Mrs Gandhi, 66, was led limping out of the lower house on Monday evening by her son and colleagues, and then taken by car to the All India Institute of Medical Sciences hospital in New Delhi.
A Congress party official said that Mrs Gandhi had suffered a touch of viral fever and was now fine.
The Italian-born politician, who has led her party to two successive terms governing the world's largest democracy, has played a slightly reduced public role since being treated abroad for an unconfirmed illness in 2011. Despite this, she was named the world's sixth most powerful woman by Forbes magazine last year.

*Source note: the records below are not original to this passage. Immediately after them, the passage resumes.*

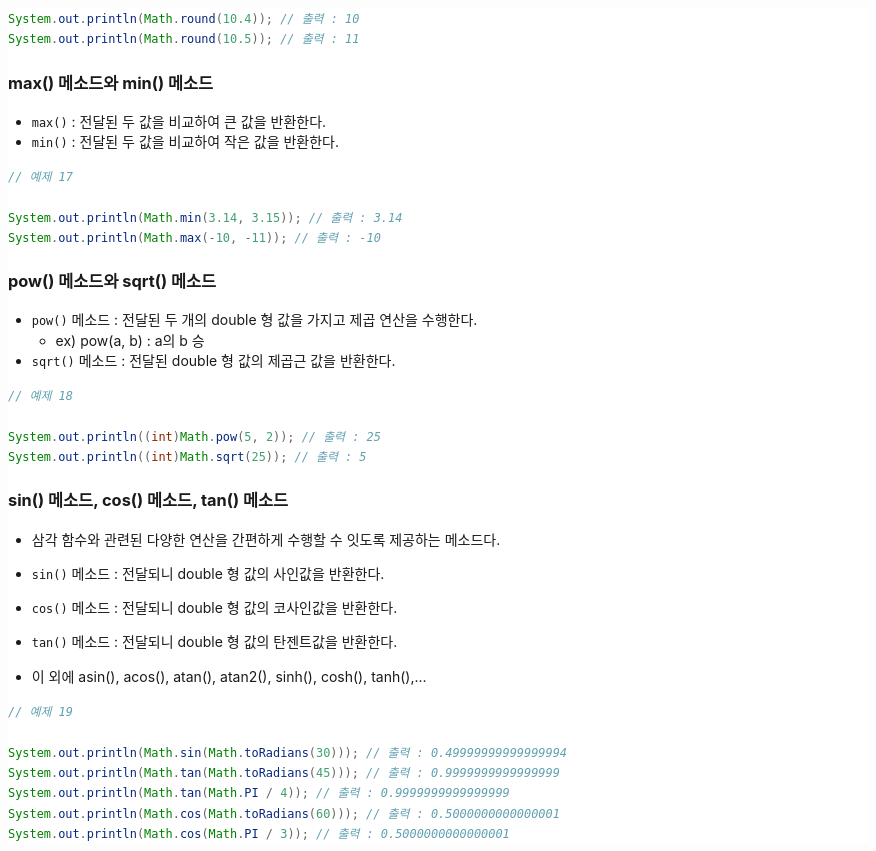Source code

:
```java
System.out.println(Math.round(10.4)); // 출력 : 10
System.out.println(Math.round(10.5)); // 출력 : 11
```

### max() 메소드와 min() 메소드

- `max()` : 전달된 두 값을 비교하여 큰 값을 반환한다.
- `min()` : 전달된 두 값을 비교하여 작은 값을 반환한다.

```java
// 예제 17 

System.out.println(Math.min(3.14, 3.15)); // 출력 : 3.14
System.out.println(Math.max(-10, -11)); // 출력 : -10
```

### pow() 메소드와 sqrt() 메소드

- `pow()` 메소드 : 전달된 두 개의 double 형 값을 가지고 제곱 연산을 수행한다.
  - ex) pow(a, b) : a의 b 승
- `sqrt()` 메소드 : 전달된 double 형 값의 제곱근 값을 반환한다.

```java
// 예제 18

System.out.println((int)Math.pow(5, 2)); // 출력 : 25
System.out.println((int)Math.sqrt(25)); // 출력 : 5
```

### sin() 메소드, cos() 메소드, tan() 메소드

- 삼각 함수와 관련된 다양한 연산을 간편하게 수행할 수 잇도록 제공하는 메소드다.
- `sin()` 메소드 : 전달되니 double 형 값의 사인값을 반환한다.
- `cos()` 메소드 : 전달되니 double 형 값의 코사인값을 반환한다.
- `tan()` 메소드 : 전달되니 double 형 값의 탄젠트값을 반환한다.

- 이 외에 asin(), acos(), atan(), atan2(), sinh(), cosh(), tanh(),...

```java
// 예제 19

System.out.println(Math.sin(Math.toRadians(30))); // 출력 : 0.49999999999999994
System.out.println(Math.tan(Math.toRadians(45))); // 출력 : 0.9999999999999999
System.out.println(Math.tan(Math.PI / 4)); // 출력 : 0.9999999999999999
System.out.println(Math.cos(Math.toRadians(60))); // 출력 : 0.5000000000000001
System.out.println(Math.cos(Math.PI / 3)); // 출력 : 0.5000000000000001
```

The party is usually very secretive about Mrs Gandhi's health but several media reports said in 2011 that she had been treated for cancer at New York's Sloan-Kettering Cancer Centre.
Mrs Gandhi had been participating in a parliament debate on a scheme to provide cheap food to more than two-thirds of India's poor - one of her personal projects - when she felt unwell.

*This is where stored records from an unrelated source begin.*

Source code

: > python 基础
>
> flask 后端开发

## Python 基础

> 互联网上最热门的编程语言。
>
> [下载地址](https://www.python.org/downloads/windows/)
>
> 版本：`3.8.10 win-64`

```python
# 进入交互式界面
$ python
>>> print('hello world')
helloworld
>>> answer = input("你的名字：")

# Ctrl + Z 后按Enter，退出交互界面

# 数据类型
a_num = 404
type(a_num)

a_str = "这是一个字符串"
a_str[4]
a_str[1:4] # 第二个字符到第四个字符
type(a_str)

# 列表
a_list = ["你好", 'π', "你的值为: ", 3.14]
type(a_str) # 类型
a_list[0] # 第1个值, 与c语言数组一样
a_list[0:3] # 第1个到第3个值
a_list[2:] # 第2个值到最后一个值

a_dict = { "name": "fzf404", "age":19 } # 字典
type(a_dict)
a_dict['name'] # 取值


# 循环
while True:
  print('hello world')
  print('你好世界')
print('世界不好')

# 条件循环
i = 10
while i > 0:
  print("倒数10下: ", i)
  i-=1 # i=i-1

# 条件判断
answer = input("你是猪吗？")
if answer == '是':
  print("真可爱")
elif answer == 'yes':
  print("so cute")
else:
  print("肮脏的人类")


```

She and her son Rahul are banking on the nearly £13billion food security programme to boost the Congress Party's prospects ahead of next year's election. The party's campaign is built around the two members of the Nehru-Gandhi dynasty.
The normally strong- looking leader trembled as she read a short speech on the food security bill, one of the world's largest welfare programmes and one Mrs Gandhi has insisted on to ensure India's poor are not left behind in its emergence as a global economic power.